• _Task prompt_: The response should contain only those lines of the entries below that include the string "root".

Source data

--*--

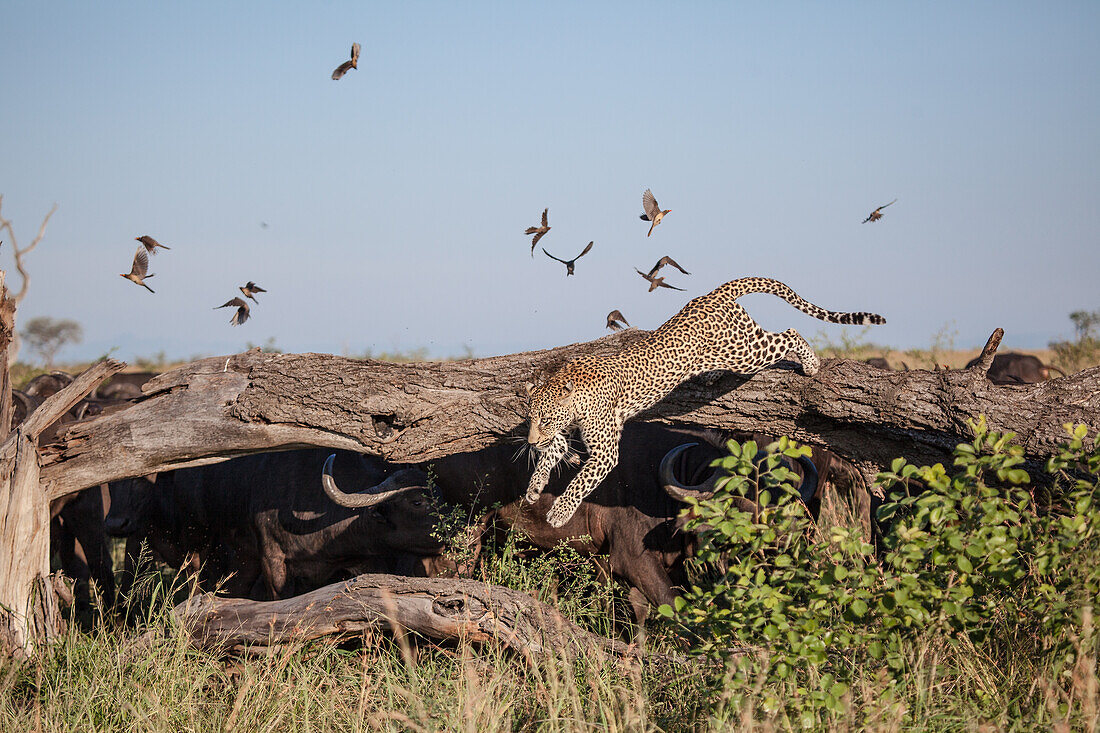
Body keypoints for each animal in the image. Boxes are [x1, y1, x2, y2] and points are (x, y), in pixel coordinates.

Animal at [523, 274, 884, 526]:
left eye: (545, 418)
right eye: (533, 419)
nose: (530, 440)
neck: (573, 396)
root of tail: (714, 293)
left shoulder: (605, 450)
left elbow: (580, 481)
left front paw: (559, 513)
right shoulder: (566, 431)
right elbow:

--*--

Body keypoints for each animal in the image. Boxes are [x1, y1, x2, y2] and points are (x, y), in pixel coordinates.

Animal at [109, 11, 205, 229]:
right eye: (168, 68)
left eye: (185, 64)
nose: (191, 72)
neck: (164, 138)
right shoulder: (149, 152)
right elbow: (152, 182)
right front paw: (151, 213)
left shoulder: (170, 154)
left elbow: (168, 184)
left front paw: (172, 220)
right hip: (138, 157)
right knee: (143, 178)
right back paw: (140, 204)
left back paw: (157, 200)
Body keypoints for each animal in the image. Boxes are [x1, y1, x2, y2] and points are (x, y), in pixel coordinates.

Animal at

--*--

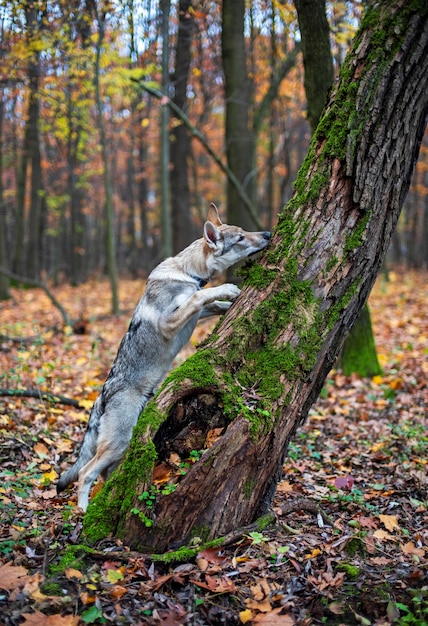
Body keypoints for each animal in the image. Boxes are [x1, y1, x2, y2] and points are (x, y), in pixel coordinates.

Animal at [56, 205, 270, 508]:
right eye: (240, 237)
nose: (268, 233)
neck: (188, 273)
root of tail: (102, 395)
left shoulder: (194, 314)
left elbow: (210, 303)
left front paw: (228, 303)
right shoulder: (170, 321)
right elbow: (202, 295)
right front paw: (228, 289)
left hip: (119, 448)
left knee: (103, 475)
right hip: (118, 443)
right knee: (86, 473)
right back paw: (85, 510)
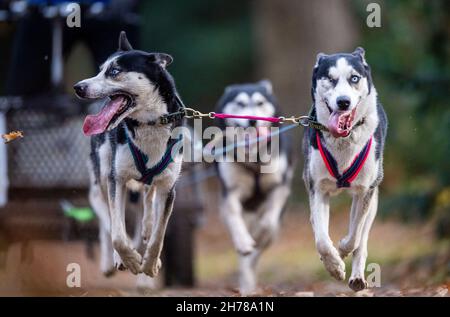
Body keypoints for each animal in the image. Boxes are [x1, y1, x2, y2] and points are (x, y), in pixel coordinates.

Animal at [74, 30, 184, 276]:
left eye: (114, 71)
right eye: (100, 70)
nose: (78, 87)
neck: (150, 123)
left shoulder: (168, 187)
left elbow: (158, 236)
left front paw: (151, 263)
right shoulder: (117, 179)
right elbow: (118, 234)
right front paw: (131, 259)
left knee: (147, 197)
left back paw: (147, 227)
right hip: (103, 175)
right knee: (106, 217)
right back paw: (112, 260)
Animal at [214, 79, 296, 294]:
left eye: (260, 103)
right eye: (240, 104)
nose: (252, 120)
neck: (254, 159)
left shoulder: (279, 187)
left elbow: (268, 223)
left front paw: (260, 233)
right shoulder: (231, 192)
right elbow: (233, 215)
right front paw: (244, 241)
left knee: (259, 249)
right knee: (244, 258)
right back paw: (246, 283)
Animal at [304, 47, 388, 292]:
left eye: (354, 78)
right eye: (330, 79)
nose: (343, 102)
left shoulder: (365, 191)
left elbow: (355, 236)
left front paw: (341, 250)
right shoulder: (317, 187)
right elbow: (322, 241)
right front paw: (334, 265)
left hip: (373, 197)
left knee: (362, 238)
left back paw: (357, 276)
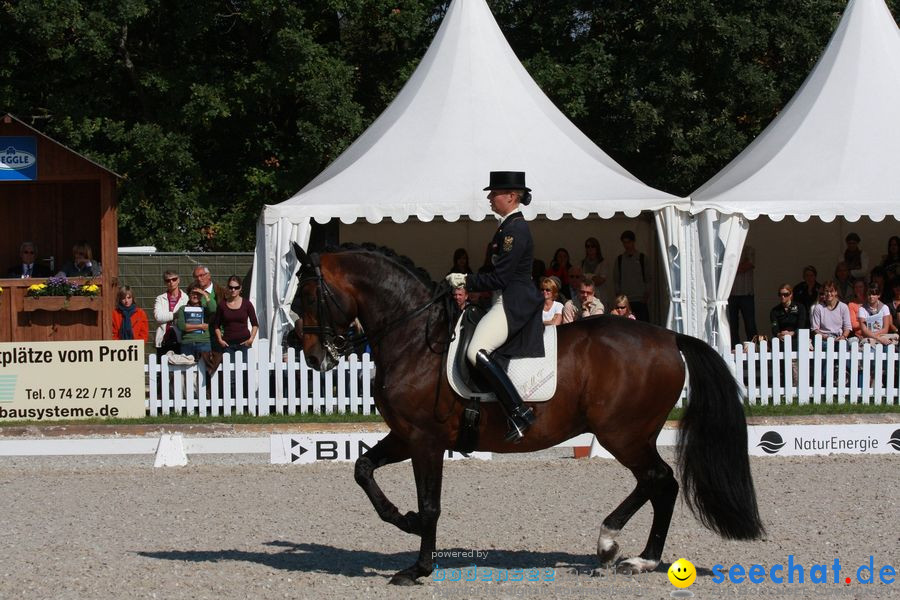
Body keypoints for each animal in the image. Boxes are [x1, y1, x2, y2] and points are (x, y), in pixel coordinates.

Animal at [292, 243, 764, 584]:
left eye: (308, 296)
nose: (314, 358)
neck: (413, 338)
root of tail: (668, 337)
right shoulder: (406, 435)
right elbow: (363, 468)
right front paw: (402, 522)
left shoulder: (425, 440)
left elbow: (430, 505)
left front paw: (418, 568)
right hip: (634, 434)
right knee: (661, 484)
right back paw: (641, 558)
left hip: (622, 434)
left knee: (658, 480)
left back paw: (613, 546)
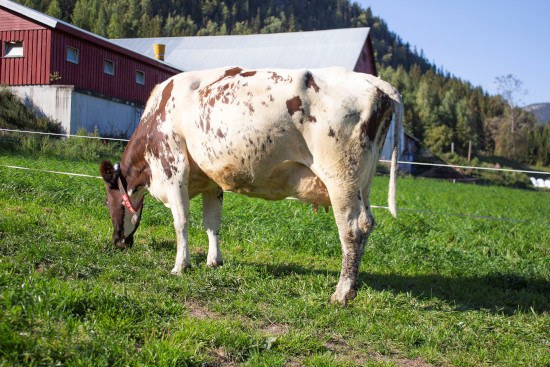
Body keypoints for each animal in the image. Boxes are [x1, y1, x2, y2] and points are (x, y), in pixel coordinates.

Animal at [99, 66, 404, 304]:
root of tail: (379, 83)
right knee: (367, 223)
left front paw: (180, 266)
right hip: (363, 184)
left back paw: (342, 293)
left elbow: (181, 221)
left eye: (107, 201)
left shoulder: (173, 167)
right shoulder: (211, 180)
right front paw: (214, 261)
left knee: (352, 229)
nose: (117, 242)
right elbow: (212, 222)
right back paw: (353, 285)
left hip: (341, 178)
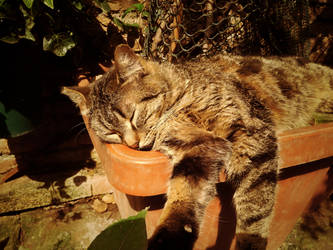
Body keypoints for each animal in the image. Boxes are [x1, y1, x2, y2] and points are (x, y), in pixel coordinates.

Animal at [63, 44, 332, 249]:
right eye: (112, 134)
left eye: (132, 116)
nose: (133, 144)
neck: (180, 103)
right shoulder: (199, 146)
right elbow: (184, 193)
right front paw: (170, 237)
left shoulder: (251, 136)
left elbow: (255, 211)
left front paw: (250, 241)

--*--

• _Reply_:
root of tail: (714, 293)
root of tail: (102, 395)
root of tail: (668, 337)
root of tail: (379, 83)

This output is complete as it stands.